After Eric died, I also lost the items that once connected me to him, but I have gained and purchased items that are mine (like my new-ish car) that make me happy because I know that I chose them according to my own preferences and financial decisions. My “new normal” is not necessarily better or worse than it was before loss. It is helpful for me, however, to acknowledge the hard and move forward in the positives of the present.
I’ve often said that grief is like hunting for a bear as in the children’s book by Michael Rosen. “Can’t go over it, can’t go under it, gotta go through it.” It takes a lot of effort to move through and learn from grief. It’s a beast, and it’s tough, but I’ve been finding that there is healing as you work through it. Here are some prompts that may help you on your journey.

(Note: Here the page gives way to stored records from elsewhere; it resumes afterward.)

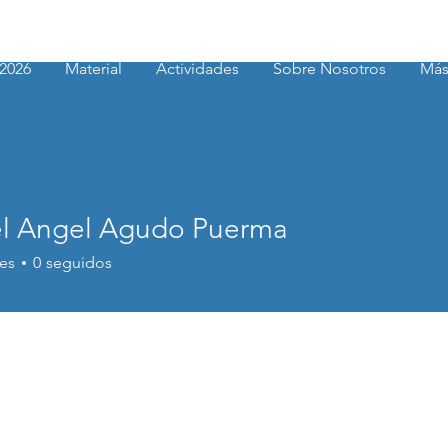
2026
Material
Actividades
Sobre Nosotros
Má
l Angel Agudo Puerma
ngel Agudo Puerma
es
0
seguidos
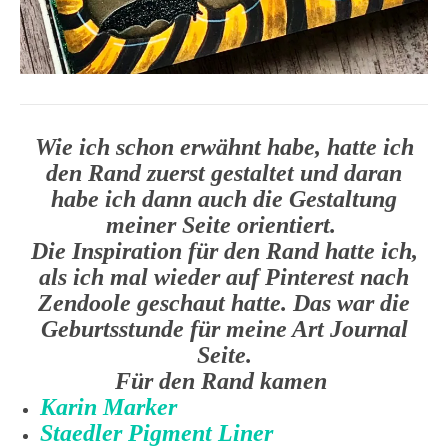
Wie ich schon erwähnt habe, hatte ich
den Rand zuerst gestaltet und daran
habe ich dann auch die Gestaltung
meiner Seite orientiert.
Die Inspiration für den Rand hatte ich,
als ich mal wieder auf Pinterest nach
Zendoole geschaut hatte. Das war die
Geburtsstunde für meine Art Journal
Seite.
Für den Rand kamen
Karin Marker
Staedler Pigment Liner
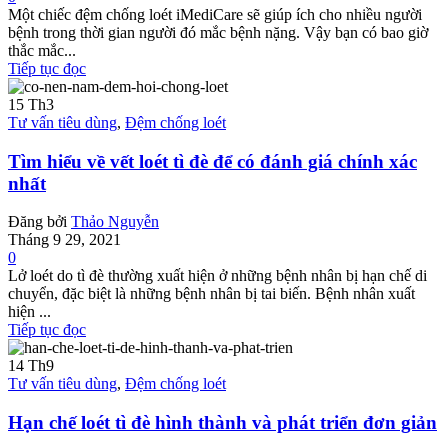
Một chiếc đệm chống loét iMediCare sẽ giúp ích cho nhiều người
bệnh trong thời gian người đó mắc bệnh nặng. Vậy bạn có bao giờ
thắc mắc...
Tiếp tục đọc
15
Th3
Tư vấn tiêu dùng
,
Đệm chống loét
Tìm hiểu về vết loét tì đè để có đánh giá chính xác
nhất
Đăng bởi
Thảo Nguyễn
Tháng 9 29, 2021
0
Lở loét do tì đè thường xuất hiện ở những bệnh nhân bị hạn chế di
chuyển, đặc biệt là những bệnh nhân bị tai biến. Bệnh nhân xuất
hiện ...
Tiếp tục đọc
14
Th9
Tư vấn tiêu dùng
,
Đệm chống loét
Hạn chế loét tì đè hình thành và phát triển đơn giản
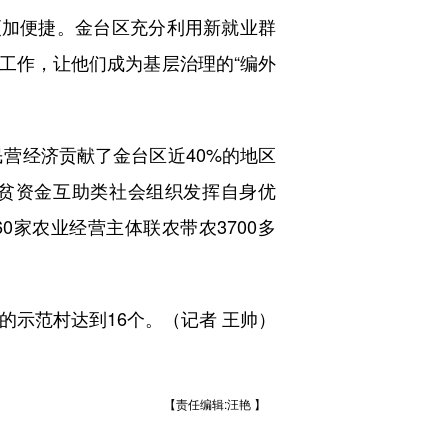
加便捷。金台区充分利用新就业群
工作，让他们成为基层治理的“编外
营经济贡献了金台区近40%的地区
扶贫资金互助类社会组织发挥自身优
0家农业经营主体联农带农3700多
的示范村达到16个。（记者 王帅）
【责任编辑:汪艳 】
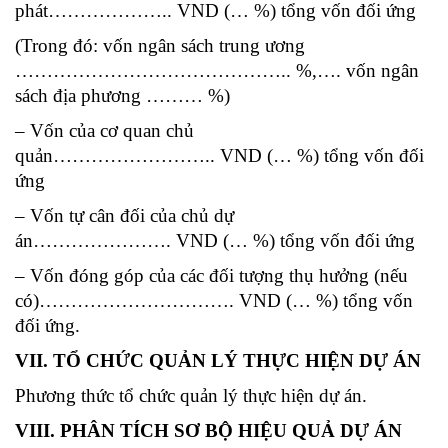
phát……………….. VND (… %) tổng vốn đối ứng
(Trong đó: vốn ngân sách trung ương
…………………………………….. %,…. vốn ngân
sách địa phương ……… %)
– Vốn của cơ quan chủ
quản…………………….. VND (… %) tổng vốn đối
ứng
– Vốn tự cân đối của chủ dự
án…………………. VND (… %) tổng vốn đối ứng
– Vốn đóng góp của các đối tượng thụ hưởng (nếu
có)…………………………. VND (… %) tổng vốn
đối ứng.
VII. TỔ CHỨC QUẢN LÝ THỰC HIỆN DỰ ÁN
Phương thức tổ chức quản lý thực hiện dự án.
VIII. PHÂN TÍCH SƠ BỘ HIỆU QUẢ DỰ ÁN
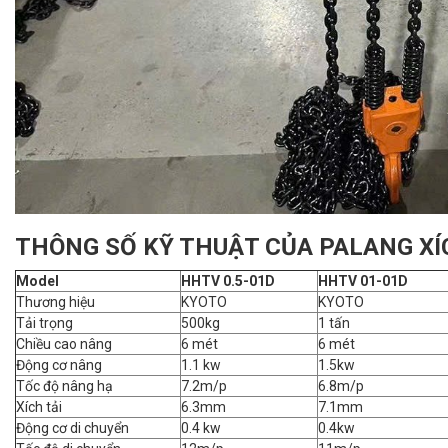
THÔNG SỐ KỸ THUẬT CỦA PALANG XÍ
Model
HHTV 0.5-01D
HHTV 01-01D
Thương hiệu
KYOTO
KYOTO
Tải trọng
500kg
1 tấn
Chiều cao nâng
6 mét
6 mét
Động cơ nâng
1.1 kw
1.5kw
Tốc độ nâng hạ
7.2m/p
6.8m/p
Xích tải
6.3mm
7.1mm
Động cơ di chuyển
0.4 kw
0.4kw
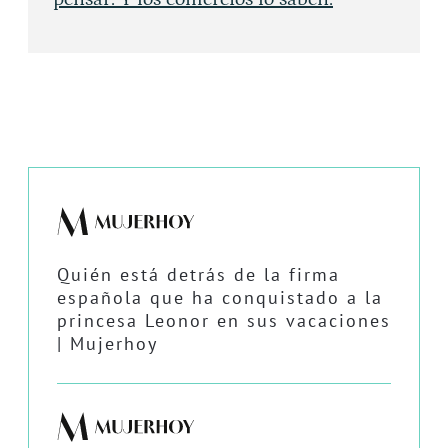
Quién está detrás de la firma
española que ha conquistado a la
princesa Leonor en sus vacaciones
| Mujerhoy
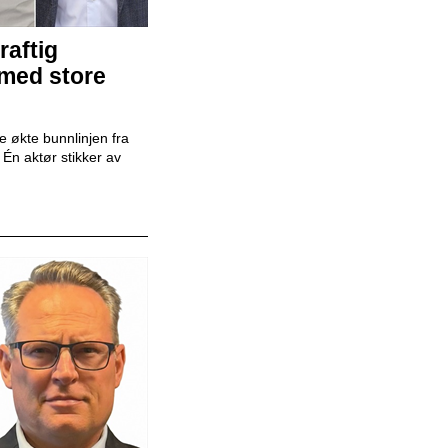
raftig
Mekaniker
 med store
Snap Drive
 økte bunnlinjen fra
r. Én aktør stikker av
Daglig leder
BilXtra
Billakkerer
Karosseriforum AS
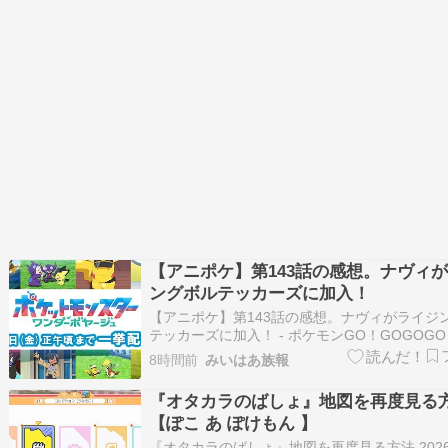
【アニポケ】第143話の感想。ナヴィ
ングボルテッカーズに加入！
【アニポケ】第143話の感想。ナヴィがライジ
テッカーズに加入！ - ポケモンGO！GOGOGO
きを読む
8時間前
みいはあ族報
『オタカラのばしょ』地図を再度見る
【ぽこ あ ぽけもん 】
『オタカラのばしょ』地図を再度見る方法 2026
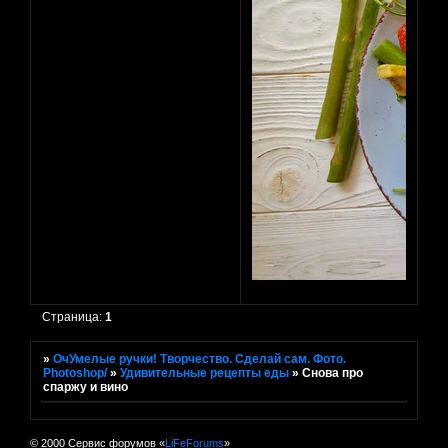
Страница:
1
»
ОчУмелые ручки! Творчество. Сделай сам. Фото.
Photoshop/
»
Удивительные рецепты еды
»
Снова про
спаржу и вино
© 2000 Сервис форумов «
LiFeForums
»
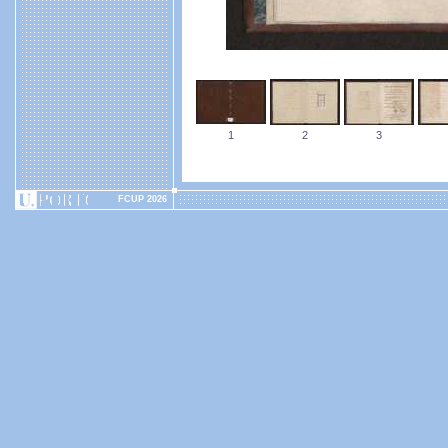
1
2
3
FCUP 2026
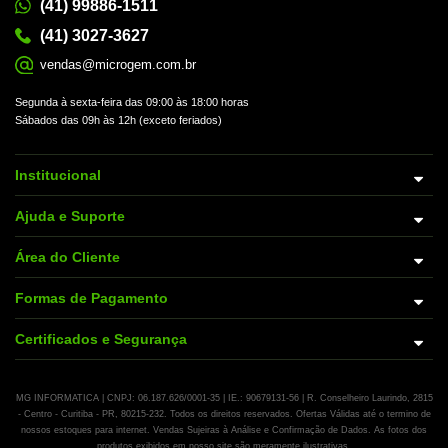
(41) 99886-1511
(41) 3027-3627
vendas@microgem.com.br
Segunda à sexta-feira das 09:00 às 18:00 horas
Sábados das 09h às 12h (exceto feriados)
Institucional
Ajuda e Suporte
Área do Cliente
Formas de Pagamento
Certificados e Segurança
MG INFORMATICA | CNPJ: 06.187.626/0001-35 | IE.: 90679131-56 | R. Conselheiro Laurindo, 2815
- Centro - Curitiba - PR, 80215-232. Todos os direitos reservados. Ofertas Válidas até o termino de
nossos estoques para internet. Vendas Sujeiras à Análise e Confirmação de Dados. As fotos dos
produtos exibidos em nosso site são meramente ilustrativas.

- Are there things you lost or changes that you made as a result of your primary loss? Have you taken time to recognize and grieve them?
- Is there anyone in your life that should know that you’re struggling with the pain of those secondary losses?
- Are there any positive things that have become realities after or even as a result of the primary loss?
- While focussing solely on the gains may hinder your ability to grieve the losses appropriately, positivity will help you move forward toward healing. Try making a list of the things that you could count as secondary gains or positive realities for you and your family.